L’appel à tout bloquer, en revanche, a pour objet l’infrastructure elle-même ; et donc le capitalisme lui-même. Tout bloquer, ce n’est pas se réunir le samedi, pendant les week-ends, pour manifester et faire trembler des représentants politiques. Tout bloquer, c’est s’en prendre directement à ce que cet appareil politique essaie de préserver : le capitalisme et ses capitalistes. Quand les entreprises cessent de fonctionner normalement, l’extorsion de la plus-value est mise à mal. Pour parler comme les patrons : il n’est plus possible d’engranger des bénéfices. Au revoir le profit. Ce sont alors des questions nouvelles qui se posent, bien étrangères au problème restreint du mode de scrutin ou à celui de la libre expression citoyenne. Des questions beaucoup plus concrètes : augmentation des salaires, répartition de la valeur créée, diminution du temps de travail, âge de départ à la retraite, régulation des prix, réappropriation de notre production énergétique, etc. On peut déjà entrevoir la possibilité de réformes sociales concrètes. Et, au-delà de ces réformes, une possibilité de transformations sociales concrètes. Si le mouvement social peut ne pas suffire à renverser le capitalisme, il est certain qu’il n’y aura aucun renversement du capitalisme sans mouvement social de masses. C’est du mouvement social que viendra la transformation. Tout bloquer, en cela, est une opportunité de réalisation en vue de cette transformation.

Suprême ironie du sort, le moyen d’organiser la grève générale en passe par l’usage de technologies largement développées au profit de la classe capitaliste. Les réseaux sociaux permettent une coordination jadis impossible. Les gilets jaunes ont, à ce titre, montré la voie. C’est la société entière qui est devenue accessible, et le mouvement peut se communiquer de manière absolument fluide. Alors que nous n’avons peut-être jamais autant été divisé.e.s, les moyens de nous unir n’ont jamais été autant à notre portée. Les services de renseignement s’inquiètent, et il est sûr que la classe capitaliste prendra ses dispositions. Mais ces dispositions, si elles peuvent contenir un mouvement ponctuel, sont impuissantes face à la grève générale. Voilà l’opportunité de faire valoir, parmi tant d’autres, nos revendications. Par exemple : la réduction du temps de travail, l’augmentation des salaires, le tout Sécurité sociale, la régularisation des sans-papiers et l’abolition des lois racistes et islamophobes, la reconnaissance de la Palestine et du génocide qu’elle subit, etc.

Pour conclure

La division, la confusion, la désorganisation, l’abattement, la résignation, sont et seront toujours, pour le mouvement social, les raisons de sa défaite.

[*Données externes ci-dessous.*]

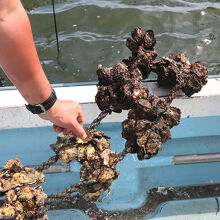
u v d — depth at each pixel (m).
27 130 1.67
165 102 1.41
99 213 1.68
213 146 1.82
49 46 2.83
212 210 1.67
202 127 1.74
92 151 1.32
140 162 1.73
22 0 3.30
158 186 1.80
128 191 1.74
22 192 1.18
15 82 0.88
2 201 1.70
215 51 2.80
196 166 1.82
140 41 1.56
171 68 1.49
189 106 1.61
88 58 2.72
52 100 0.96
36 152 1.73
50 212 1.67
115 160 1.32
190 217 1.65
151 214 1.68
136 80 1.42
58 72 2.60
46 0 3.32
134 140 1.35
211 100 1.59
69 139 1.34
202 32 2.98
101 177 1.28
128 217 1.67
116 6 3.23
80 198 1.74
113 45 2.84
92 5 3.25
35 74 0.87
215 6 3.28
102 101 1.43
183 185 1.81
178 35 2.94
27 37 0.81
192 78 1.47
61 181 1.77
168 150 1.80
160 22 3.07
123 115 1.65
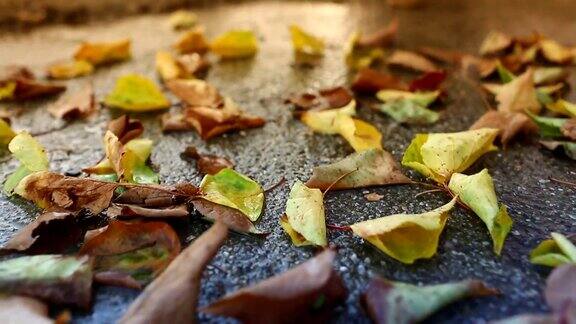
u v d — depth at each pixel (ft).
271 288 0.55
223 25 1.94
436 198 0.87
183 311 0.57
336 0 2.26
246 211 0.83
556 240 0.68
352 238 0.78
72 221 0.78
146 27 1.94
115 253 0.72
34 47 1.73
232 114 1.13
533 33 1.66
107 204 0.81
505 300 0.66
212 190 0.83
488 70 1.41
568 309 0.52
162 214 0.77
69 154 1.07
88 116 1.23
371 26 1.92
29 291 0.65
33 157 0.91
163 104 1.25
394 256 0.71
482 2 2.19
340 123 1.05
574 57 1.51
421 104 1.23
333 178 0.88
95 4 2.03
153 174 0.95
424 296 0.60
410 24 1.94
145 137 1.12
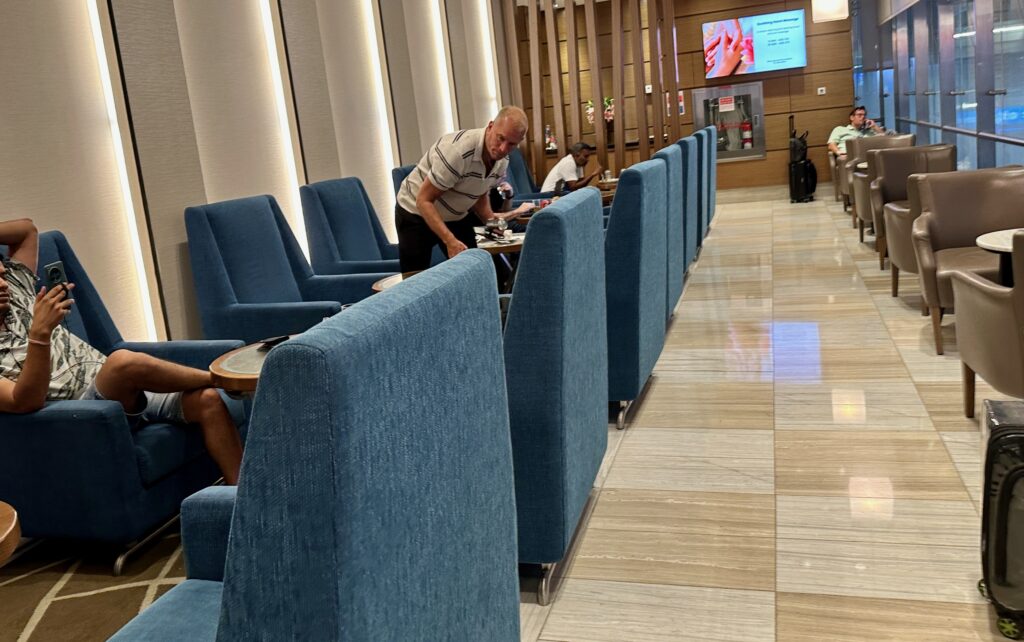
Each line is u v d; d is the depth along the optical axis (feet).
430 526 3.99
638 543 9.19
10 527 4.90
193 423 10.38
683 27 45.75
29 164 12.25
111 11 13.53
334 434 3.09
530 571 8.85
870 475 10.28
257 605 3.27
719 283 22.36
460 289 4.29
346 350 3.15
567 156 28.07
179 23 15.60
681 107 46.68
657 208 13.28
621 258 12.10
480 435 4.66
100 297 12.67
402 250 16.83
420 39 26.23
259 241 15.56
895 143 29.04
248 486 3.19
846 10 39.52
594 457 9.36
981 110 25.36
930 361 14.39
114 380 9.73
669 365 15.62
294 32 18.71
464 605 4.52
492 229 16.02
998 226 14.79
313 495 3.13
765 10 44.78
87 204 13.23
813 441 11.48
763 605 7.82
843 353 15.31
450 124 28.43
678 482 10.61
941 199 14.97
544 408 7.82
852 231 28.91
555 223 7.49
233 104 16.96
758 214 35.91
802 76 45.32
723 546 8.96
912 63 37.14
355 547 3.27
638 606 8.00
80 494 9.44
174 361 11.56
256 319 14.25
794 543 8.88
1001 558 6.94
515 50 32.19
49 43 12.62
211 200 16.30
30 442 9.43
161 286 14.34
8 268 10.30
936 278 14.34
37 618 8.72
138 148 13.93
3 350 9.77
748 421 12.44
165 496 10.02
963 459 10.48
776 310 18.93
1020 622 7.05
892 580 8.05
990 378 10.46
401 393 3.61
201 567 5.77
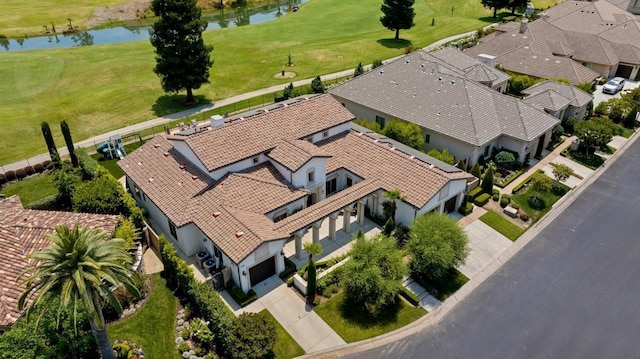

Au contraire : la solidarité, le souci de l’intérêt général, c’est-à-dire celui des classes dominées, l’organisation disciplinée, la fixation d’objectifs précis et inflexibles, l’abnégation, sont et seront toujours les moyens de sa victoire.

Nous ne renverserons ni n’affaiblirons le capitalisme par la mollesse. Nous ne le renverserons pas non plus par la lutte désorganisée. Nous ne le renverserons pas non plus par des défilés hebdomadaires de République à Nation. Nous ne le renverserons pas à côté des racistes qui poursuivent leurs buts racistes, et qui sont ainsi ses complices. Nous l’affaiblirons, nous le renverserons par la lutte organisée, résolue, unifiée, de tou.te.s celleux qui, conscient.e.s de leurs intérêts, se dresseront devant lui. Nous ne le renverserons que par la pratique concrète du mouvement social, par la mise en pratique concrète des idéaux formels que la bourgeoisie ne voudra, ni ne pourra, jamais réaliser. C’est à nous, quels que soient notre race, notre genre, nos spécificités individuelles, de réaliser concrètement les promesses de l’humanisme abstrait. Nous n’y parviendrons pas en attendant que cela advienne par soi-même.

C’est pourquoi, le 10 septembre et les jours qui suivront, nous défendons la grève générale.